Whatever the intent of Ozon and his pervy contemporaries, it's a new twist on the old erotic story of the sexual coming of age of the young woman. The winsome Isabelle (Marine Vacth) is 17 and on holiday with her parents in an idyllic seaside resort when she loses her virginity to the eager but bumbling German boyfriend who's been courting her.

After the holiday we cut immediately to Isabelle's life back in Paris where she's a student and a call girl, meeting men old enough to be her grandfather in plush hotels. The leap from innocent ingénue to working girl isn't explained until much later, but Isabelle doesn't seem to feel much during her professional couplings, instead learning how to fake pleasure and excitement from Internet porn.

It's when a regular client dies on the job that she freaks out, leaving him dead in the hotel room and fleeing, losing whatever taste she had for her secret life in the process.

But she's not smart or stealthy enough to circumvent the security cameras and the police, and soon her secret is out to her mother Sylvie (Géraldine Pailhas), who's heartbroken, wondering where she went wrong even though she and the kid's stepfather have given Isabelle and her younger brother a comfortable upbringing full of love.

The fall-out is a 180-degree turn from what we traditionally know of sex in French films – that it's to be enjoyed for its own sake and that there needn't be consequences. In this case, Isabelle soon finds that she's like a IED everyone's afraid will go off. When the Dad of family friends makes to drive her home after she's been babysitting for them, the mother suddenly insists on taking Isabelle home herself, obviously worried the girl is a slut who can't help but seduce any man she's alone with after what's been revealed about her.
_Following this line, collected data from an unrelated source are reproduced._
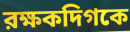
রক্ষকদিগকেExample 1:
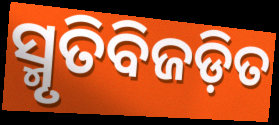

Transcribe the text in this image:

ସ୍ମୃତିବିଜଡ଼ିତ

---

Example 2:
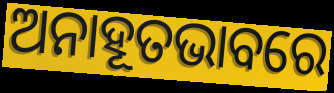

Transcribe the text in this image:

ଅନାହୂତଭାବରେ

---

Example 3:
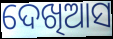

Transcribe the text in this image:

ଦେଖିଆସ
The same thing grows even more tragic when Sylvie comes across Isabelle and her step father laughing and joking conspiratorially and suddenly feels she can't even trust her daughter around her own husband.

The entire ending of Isabelle meeting the wife of the man who died in her arms is a step too far – it seems Ozon just wanted to find a role for Charlotte Rampling after working with her so successfully so many times before.
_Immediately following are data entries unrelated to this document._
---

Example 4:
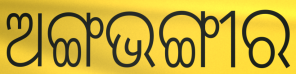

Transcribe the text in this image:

ଅଙ୍ଗଭଙ୍ଗୀର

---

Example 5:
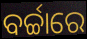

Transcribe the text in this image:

ବର୍ଚ୍ଚାରେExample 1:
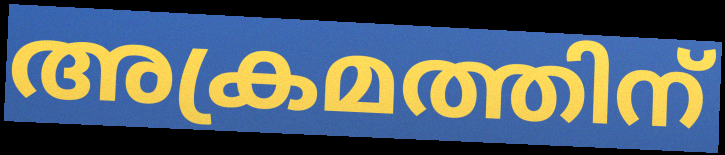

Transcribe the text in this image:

അക്രമത്തിന്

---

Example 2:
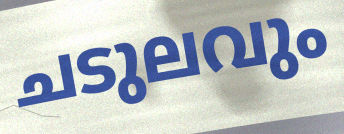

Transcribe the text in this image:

ചടുലവും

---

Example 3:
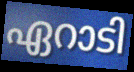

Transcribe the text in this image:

ഏറാടി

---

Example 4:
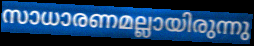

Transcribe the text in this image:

സാധാരണമല്ലായിരുന്നു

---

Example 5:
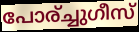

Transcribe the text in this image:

പോര്ച്ചുഗീസ്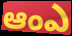
ఆంఎ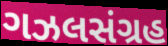
ગઝલસંગ્રહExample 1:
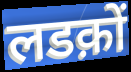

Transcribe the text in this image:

लडक़ों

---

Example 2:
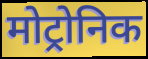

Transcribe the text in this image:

मोट्रोनिक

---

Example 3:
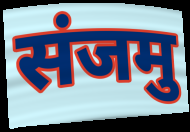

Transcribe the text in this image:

संजमु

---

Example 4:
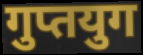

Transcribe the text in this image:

गुप्तयुग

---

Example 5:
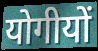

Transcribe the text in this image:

योगीयों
By contrast, Vacth seems to have been cast because of her attractiveness and willingness to disrobe. Her role doesn't call for much emotion or even expression, and she doesn't seem the sort to be able to muster it if it did.
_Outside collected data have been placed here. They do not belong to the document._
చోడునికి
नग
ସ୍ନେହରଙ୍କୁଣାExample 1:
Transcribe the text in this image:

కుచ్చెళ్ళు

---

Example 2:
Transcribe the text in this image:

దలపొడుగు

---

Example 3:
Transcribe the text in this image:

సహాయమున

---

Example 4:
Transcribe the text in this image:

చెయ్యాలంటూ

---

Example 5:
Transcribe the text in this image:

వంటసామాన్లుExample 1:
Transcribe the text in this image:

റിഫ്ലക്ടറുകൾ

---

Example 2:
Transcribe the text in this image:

Like the best films of its type, it continues to raise questions after it's over (what's the nature of the power women have over men? Should it be used for commercial gain? How young is too young to start using it? Do women gain it before they gain the tools adulthood brings to control or deploy it?), but if you want you can just relax and enjoy the spoils of the thankfully liberal French artistic class and its acceptance of – almost a demand for – sex and nudity.